**EXERCISE DETAILS**
Leaving out the pictures, copy each record below exactly.

++++ SOURCE MATERIAL

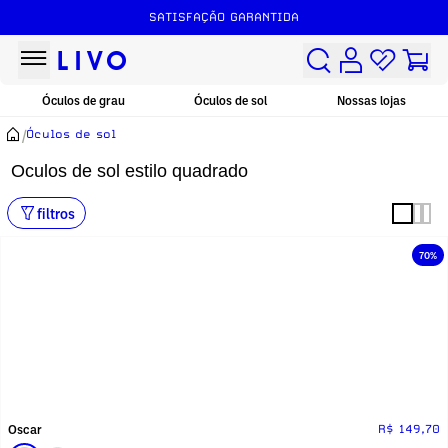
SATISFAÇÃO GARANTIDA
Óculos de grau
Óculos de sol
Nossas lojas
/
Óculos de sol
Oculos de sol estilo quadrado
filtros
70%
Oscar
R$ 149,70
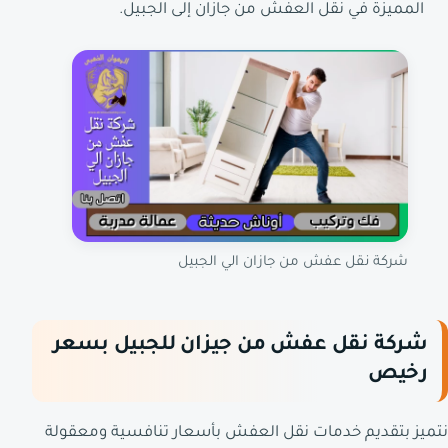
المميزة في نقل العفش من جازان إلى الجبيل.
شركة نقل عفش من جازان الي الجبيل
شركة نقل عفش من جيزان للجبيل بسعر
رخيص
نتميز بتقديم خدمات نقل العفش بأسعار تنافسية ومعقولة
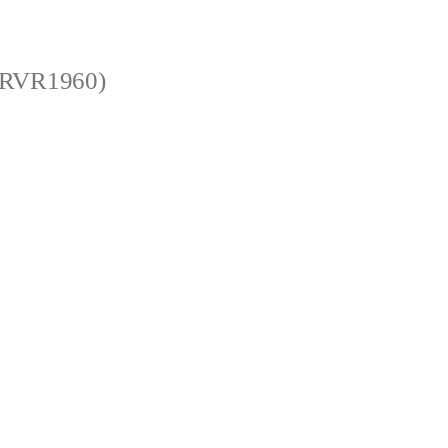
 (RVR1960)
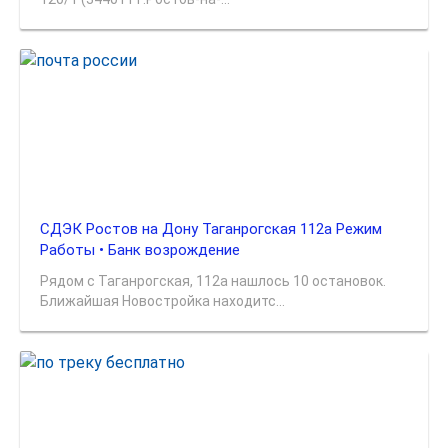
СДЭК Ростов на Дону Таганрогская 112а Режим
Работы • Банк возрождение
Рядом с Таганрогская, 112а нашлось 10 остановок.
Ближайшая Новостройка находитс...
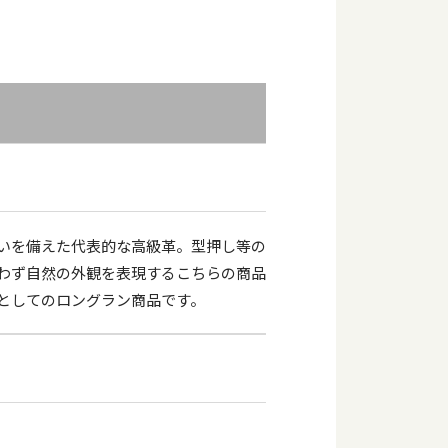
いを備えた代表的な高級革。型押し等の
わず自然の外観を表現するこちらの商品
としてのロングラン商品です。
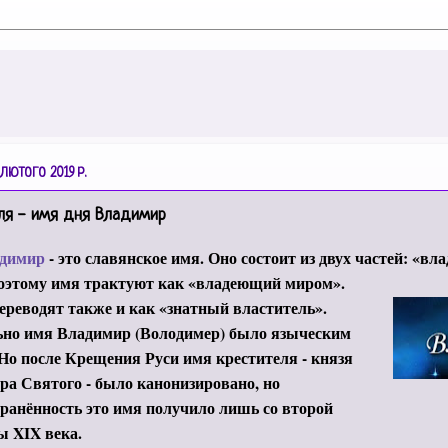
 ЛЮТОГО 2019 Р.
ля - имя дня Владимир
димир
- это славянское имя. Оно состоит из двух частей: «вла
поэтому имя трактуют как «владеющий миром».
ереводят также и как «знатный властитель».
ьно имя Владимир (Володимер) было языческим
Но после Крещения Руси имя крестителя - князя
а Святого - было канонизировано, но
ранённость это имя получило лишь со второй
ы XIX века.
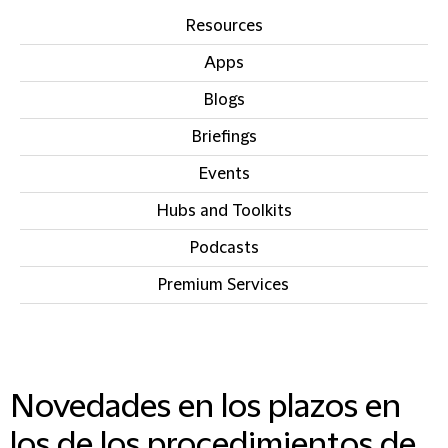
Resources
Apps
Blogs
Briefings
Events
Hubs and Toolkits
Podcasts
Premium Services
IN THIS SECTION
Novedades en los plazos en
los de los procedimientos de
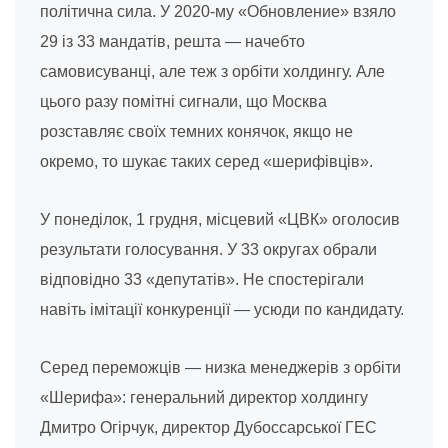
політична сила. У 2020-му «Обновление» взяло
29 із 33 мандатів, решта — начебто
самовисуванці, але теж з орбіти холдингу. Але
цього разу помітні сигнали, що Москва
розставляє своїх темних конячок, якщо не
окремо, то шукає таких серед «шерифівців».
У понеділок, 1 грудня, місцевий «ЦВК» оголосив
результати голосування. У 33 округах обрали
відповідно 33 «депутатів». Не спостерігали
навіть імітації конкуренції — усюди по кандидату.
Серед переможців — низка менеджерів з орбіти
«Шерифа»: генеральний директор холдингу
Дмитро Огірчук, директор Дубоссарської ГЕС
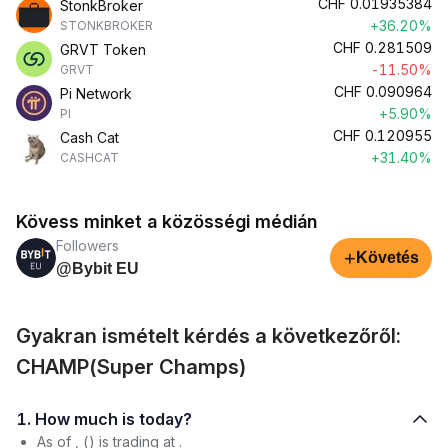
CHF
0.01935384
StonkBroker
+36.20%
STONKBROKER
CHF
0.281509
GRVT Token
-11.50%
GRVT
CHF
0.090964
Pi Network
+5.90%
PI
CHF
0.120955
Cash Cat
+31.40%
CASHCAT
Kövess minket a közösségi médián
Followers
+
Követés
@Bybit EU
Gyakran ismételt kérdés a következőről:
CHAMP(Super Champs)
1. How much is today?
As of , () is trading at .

++++++++

**THE ANSWER**
SATISFAÇÃO GARANTIDA
Óculos de grau
Óculos de sol
Nossas lojas
/
Óculos de sol
Oculos de sol estilo quadrado
filtros
70%
Oscar
R$ 149,70
المميزة في نقل العفش من جازان إلى الجبيل.
شركة نقل عفش من جازان الي الجبيل
شركة نقل عفش من جيزان للجبيل بسعر
رخيص
نتميز بتقديم خدمات نقل العفش بأسعار تنافسية ومعقولة
 (RVR1960)
СДЭК Ростов на Дону Таганрогская 112а Режим
Работы • Банк возрождение
Рядом с Таганрогская, 112а нашлось 10 остановок.
Ближайшая Новостройка находитс...
いを備えた代表的な高級革。型押し等の
わず自然の外観を表現するこちらの商品
としてのロングラン商品です。
 ЛЮТОГО 2019 Р.
ля - имя дня Владимир
димир
- это славянское имя. Оно состоит из двух частей: «вла
поэтому имя трактуют как «владеющий миром».
ереводят также и как «знатный властитель».
ьно имя Владимир (Володимер) было языческим
Но после Крещения Руси имя крестителя - князя
а Святого - было канонизировано, но
ранённость это имя получило лишь со второй
ы XIX века.
Resources
Apps
Blogs
Briefings
Events
Hubs and Toolkits
Podcasts
Premium Services
IN THIS SECTION
Novedades en los plazos en
los de los procedimientos de
політична сила. У 2020-му «Обновление» взяло
29 із 33 мандатів, решта — начебто
самовисуванці, але теж з орбіти холдингу. Але
цього разу помітні сигнали, що Москва
розставляє своїх темних конячок, якщо не
окремо, то шукає таких серед «шерифівців».
У понеділок, 1 грудня, місцевий «ЦВК» оголосив
результати голосування. У 33 округах обрали
відповідно 33 «депутатів». Не спостерігали
навіть імітації конкуренції — усюди по кандидату.
Серед переможців — низка менеджерів з орбіти
«Шерифа»: генеральний директор холдингу
Дмитро Огірчук, директор Дубоссарської ГЕС
CHF
0.01935384
StonkBroker
+36.20%
STONKBROKER
CHF
0.281509
GRVT Token
-11.50%
GRVT
CHF
0.090964
Pi Network
+5.90%
PI
CHF
0.120955
Cash Cat
+31.40%
CASHCAT
Kövess minket a közösségi médián
Followers
+
Követés
@Bybit EU
Gyakran ismételt kérdés a következőről:
CHAMP(Super Champs)
1. How much is today?
As of , () is trading at .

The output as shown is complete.